**WHAT TO PRODUCE**
Return exactly the span of lines in the following data that opens with the line containing "X133350000Y-48895000D03*" and closes with the line containing "X175260000Y-86360000D03*". Include nothing else.
### DATASET RECORDS ###
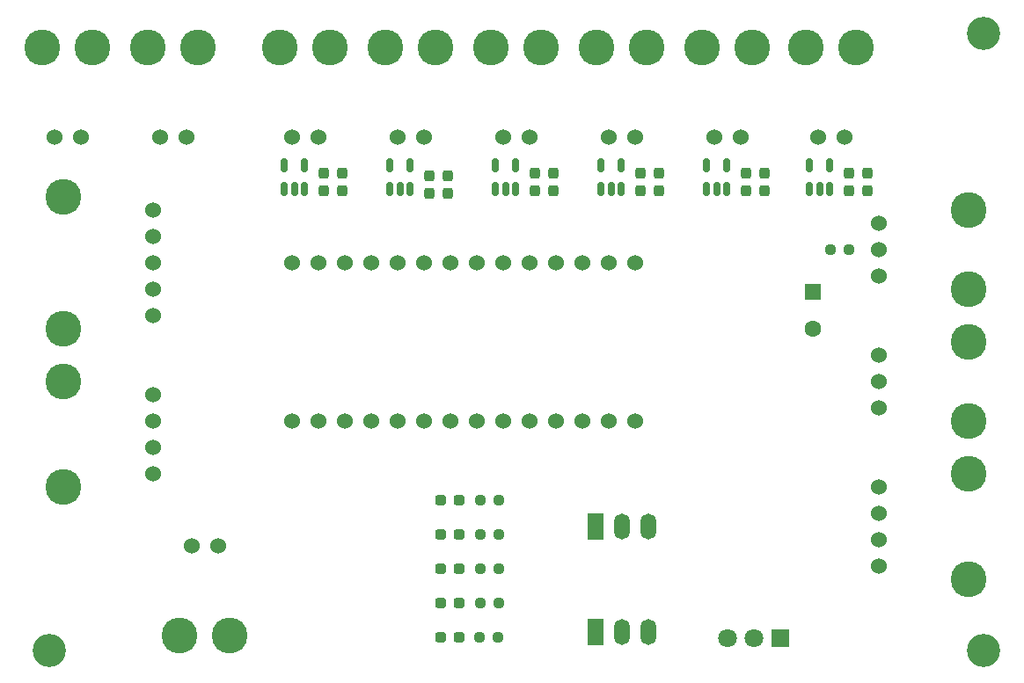
<source format=gts>
G04 #@! TF.GenerationSoftware,KiCad,Pcbnew,7.0.7*
G04 #@! TF.CreationDate,2024-02-27T11:48:22-06:00*
G04 #@! TF.ProjectId,ControlBoard_Hardware,436f6e74-726f-46c4-926f-6172645f4861,rev?*
G04 #@! TF.SameCoordinates,Original*
G04 #@! TF.FileFunction,Soldermask,Top*
G04 #@! TF.FilePolarity,Negative*
%FSLAX46Y46*%
G04 Gerber Fmt 4.6, Leading zero omitted, Abs format (unit mm)*
G04 Created by KiCad (PCBNEW 7.0.7) date 2024-02-27 11:48:22*
%MOMM*%
%LPD*%
G01*
G04 APERTURE LIST*
G04 Aperture macros list*
%AMRoundRect*
0 Rectangle with rounded corners*
0 $1 Rounding radius*
0 $2 $3 $4 $5 $6 $7 $8 $9 X,Y pos of 4 corners*
0 Add a 4 corners polygon primitive as box body*
4,1,4,$2,$3,$4,$5,$6,$7,$8,$9,$2,$3,0*
0 Add four circle primitives for the rounded corners*
1,1,$1+$1,$2,$3*
1,1,$1+$1,$4,$5*
1,1,$1+$1,$6,$7*
1,1,$1+$1,$8,$9*
0 Add four rect primitives between the rounded corners*
20,1,$1+$1,$2,$3,$4,$5,0*
20,1,$1+$1,$4,$5,$6,$7,0*
20,1,$1+$1,$6,$7,$8,$9,0*
20,1,$1+$1,$8,$9,$2,$3,0*%
G04 Aperture macros list end*
%ADD10RoundRect,0.237500X0.237500X-0.300000X0.237500X0.300000X-0.237500X0.300000X-0.237500X-0.300000X0*%
%ADD11RoundRect,0.150000X0.150000X-0.512500X0.150000X0.512500X-0.150000X0.512500X-0.150000X-0.512500X0*%
%ADD12C,3.450000*%
%ADD13C,1.524000*%
%ADD14RoundRect,0.237500X-0.287500X-0.237500X0.287500X-0.237500X0.287500X0.237500X-0.287500X0.237500X0*%
%ADD15RoundRect,0.237500X0.250000X0.237500X-0.250000X0.237500X-0.250000X-0.237500X0.250000X-0.237500X0*%
%ADD16R,1.800000X1.800000*%
%ADD17C,1.800000*%
%ADD18R,1.500000X2.500000*%
%ADD19O,1.500000X2.500000*%
%ADD20RoundRect,0.237500X-0.250000X-0.237500X0.250000X-0.237500X0.250000X0.237500X-0.250000X0.237500X0*%
%ADD21C,3.200000*%
%ADD22R,1.600000X1.600000*%
%ADD23C,1.600000*%
G04 APERTURE END LIST*
D10*
X148336000Y-54075500D03*
X148336000Y-52350500D03*
D11*
X152974000Y-53842500D03*
X153924000Y-53842500D03*
X154874000Y-53842500D03*
X154874000Y-51567500D03*
X152974000Y-51567500D03*
D12*
X172845000Y-40255000D03*
X177673000Y-40259000D03*
D13*
X173990000Y-48895000D03*
X176530000Y-48895000D03*
D14*
X157875000Y-90424000D03*
X159625000Y-90424000D03*
D12*
X121539000Y-82550000D03*
X121539000Y-72390000D03*
D13*
X130175000Y-81280000D03*
X130175000Y-78740000D03*
X130175000Y-76200000D03*
X130175000Y-73660000D03*
D15*
X163472500Y-90424000D03*
X161647500Y-90424000D03*
D12*
X183005000Y-40255000D03*
X187833000Y-40259000D03*
D13*
X184150000Y-48895000D03*
X186690000Y-48895000D03*
D14*
X157875000Y-87122000D03*
X159625000Y-87122000D03*
D12*
X208684500Y-68580000D03*
X208684500Y-76200000D03*
D13*
X200048500Y-69850000D03*
X200048500Y-72390000D03*
X200048500Y-74930000D03*
D15*
X163472500Y-83820000D03*
X161647500Y-83820000D03*
D10*
X197104000Y-54075500D03*
X197104000Y-52350500D03*
X178816000Y-54075500D03*
X178816000Y-52350500D03*
D16*
X190510000Y-97150000D03*
D17*
X187970000Y-97150000D03*
X185430000Y-97150000D03*
D15*
X163472500Y-93726000D03*
X161647500Y-93726000D03*
D10*
X198882000Y-54075500D03*
X198882000Y-52350500D03*
D12*
X162685000Y-40255000D03*
X167513000Y-40259000D03*
D13*
X163830000Y-48895000D03*
X166370000Y-48895000D03*
D12*
X129665000Y-40255000D03*
X134493000Y-40259000D03*
D13*
X130810000Y-48895000D03*
X133350000Y-48895000D03*
D11*
X173294000Y-53842500D03*
X174244000Y-53842500D03*
X175194000Y-53842500D03*
X175194000Y-51567500D03*
X173294000Y-51567500D03*
D12*
X208684500Y-81280000D03*
X208684500Y-91440000D03*
D13*
X200048500Y-82550000D03*
X200048500Y-85090000D03*
X200048500Y-87630000D03*
X200048500Y-90170000D03*
D10*
X146558000Y-54075500D03*
X146558000Y-52350500D03*
D18*
X172720000Y-96520000D03*
D19*
X175260000Y-96520000D03*
X177800000Y-96520000D03*
D10*
X187198000Y-54075500D03*
X187198000Y-52350500D03*
D11*
X142814000Y-53842500D03*
X143764000Y-53842500D03*
X144714000Y-53842500D03*
X144714000Y-51567500D03*
X142814000Y-51567500D03*
D10*
X168656000Y-54075500D03*
X168656000Y-52350500D03*
D12*
X119505000Y-40255000D03*
X124333000Y-40259000D03*
D13*
X120650000Y-48895000D03*
X123190000Y-48895000D03*
D18*
X172720000Y-86360000D03*
D19*
X175260000Y-86360000D03*
X177800000Y-86360000D03*
D12*
X142365000Y-40255000D03*
X147193000Y-40259000D03*
D13*
X143510000Y-48895000D03*
X146050000Y-48895000D03*
D20*
X195326000Y-59690000D03*
X197151000Y-59690000D03*
D21*
X120142000Y-98298000D03*
X210058000Y-98298000D03*
D10*
X158496000Y-54329500D03*
X158496000Y-52604500D03*
X156718000Y-54329500D03*
X156718000Y-52604500D03*
D14*
X157875000Y-83820000D03*
X159625000Y-83820000D03*
D11*
X183454000Y-53842500D03*
X184404000Y-53842500D03*
X185354000Y-53842500D03*
X185354000Y-51567500D03*
X183454000Y-51567500D03*
D10*
X188976000Y-54075500D03*
X188976000Y-52350500D03*
D14*
X157875000Y-93726000D03*
X159625000Y-93726000D03*
D10*
X177038000Y-54075500D03*
X177038000Y-52350500D03*
D14*
X157875000Y-97028000D03*
X159625000Y-97028000D03*
D21*
X210058000Y-38862000D03*
D15*
X163472500Y-87122000D03*
X161647500Y-87122000D03*
D12*
X208684500Y-55880000D03*
X208684500Y-63500000D03*
D13*
X200048500Y-57150000D03*
X200048500Y-59690000D03*
X200048500Y-62230000D03*
D12*
X192988698Y-40255000D03*
X197816698Y-40259000D03*
D13*
X194133698Y-48895000D03*
X196673698Y-48895000D03*
D12*
X121539000Y-67310000D03*
X121539000Y-54610000D03*
D13*
X130175000Y-66040000D03*
X130175000Y-63500000D03*
X130175000Y-60960000D03*
X130175000Y-58420000D03*
X130175000Y-55880000D03*
D11*
X163134000Y-53842500D03*
X164084000Y-53842500D03*
X165034000Y-53842500D03*
X165034000Y-51567500D03*
X163134000Y-51567500D03*
X193360000Y-53842500D03*
X194310000Y-53842500D03*
X195260000Y-53842500D03*
X195260000Y-51567500D03*
X193360000Y-51567500D03*
D22*
X193698500Y-63810000D03*
D23*
X193698500Y-67310000D03*
D12*
X137543000Y-96905000D03*
X132715000Y-96901000D03*
D13*
X136398000Y-88265000D03*
X133858000Y-88265000D03*
X146050000Y-76200000D03*
X148590000Y-76200000D03*
X151130000Y-76200000D03*
X153670000Y-76200000D03*
X156210000Y-76200000D03*
X158750000Y-76200000D03*
X161290000Y-76200000D03*
X163830000Y-76200000D03*
X166370000Y-76200000D03*
X168910000Y-76200000D03*
X171450000Y-76200000D03*
X173990000Y-76200000D03*
X176530000Y-76200000D03*
X176530000Y-60960000D03*
X173990000Y-60960000D03*
X171450000Y-60960000D03*
X168910000Y-60960000D03*
X166370000Y-60960000D03*
X163830000Y-60960000D03*
X161290000Y-60960000D03*
X158750000Y-60960000D03*
X156210000Y-60960000D03*
X153670000Y-60960000D03*
X151130000Y-60960000D03*
X143510000Y-76200000D03*
X146050000Y-60960000D03*
X148590000Y-60960000D03*
X143510000Y-60960000D03*
D15*
X163386500Y-97028000D03*
X161561500Y-97028000D03*
D12*
X152525000Y-40255000D03*
X157353000Y-40259000D03*
D13*
X153670000Y-48895000D03*
X156210000Y-48895000D03*
D10*
X166878000Y-54075500D03*
X166878000Y-52350500D03*
M02*

</source>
###
**COMPLETED EXERCISE**
X133350000Y-48895000D03*
D11*
X173294000Y-53842500D03*
X174244000Y-53842500D03*
X175194000Y-53842500D03*
X175194000Y-51567500D03*
X173294000Y-51567500D03*
D12*
X208684500Y-81280000D03*
X208684500Y-91440000D03*
D13*
X200048500Y-82550000D03*
X200048500Y-85090000D03*
X200048500Y-87630000D03*
X200048500Y-90170000D03*
D10*
X146558000Y-54075500D03*
X146558000Y-52350500D03*
D18*
X172720000Y-96520000D03*
D19*
X175260000Y-96520000D03*
X177800000Y-96520000D03*
D10*
X187198000Y-54075500D03*
X187198000Y-52350500D03*
D11*
X142814000Y-53842500D03*
X143764000Y-53842500D03*
X144714000Y-53842500D03*
X144714000Y-51567500D03*
X142814000Y-51567500D03*
D10*
X168656000Y-54075500D03*
X168656000Y-52350500D03*
D12*
X119505000Y-40255000D03*
X124333000Y-40259000D03*
D13*
X120650000Y-48895000D03*
X123190000Y-48895000D03*
D18*
X172720000Y-86360000D03*
D19*
X175260000Y-86360000D03*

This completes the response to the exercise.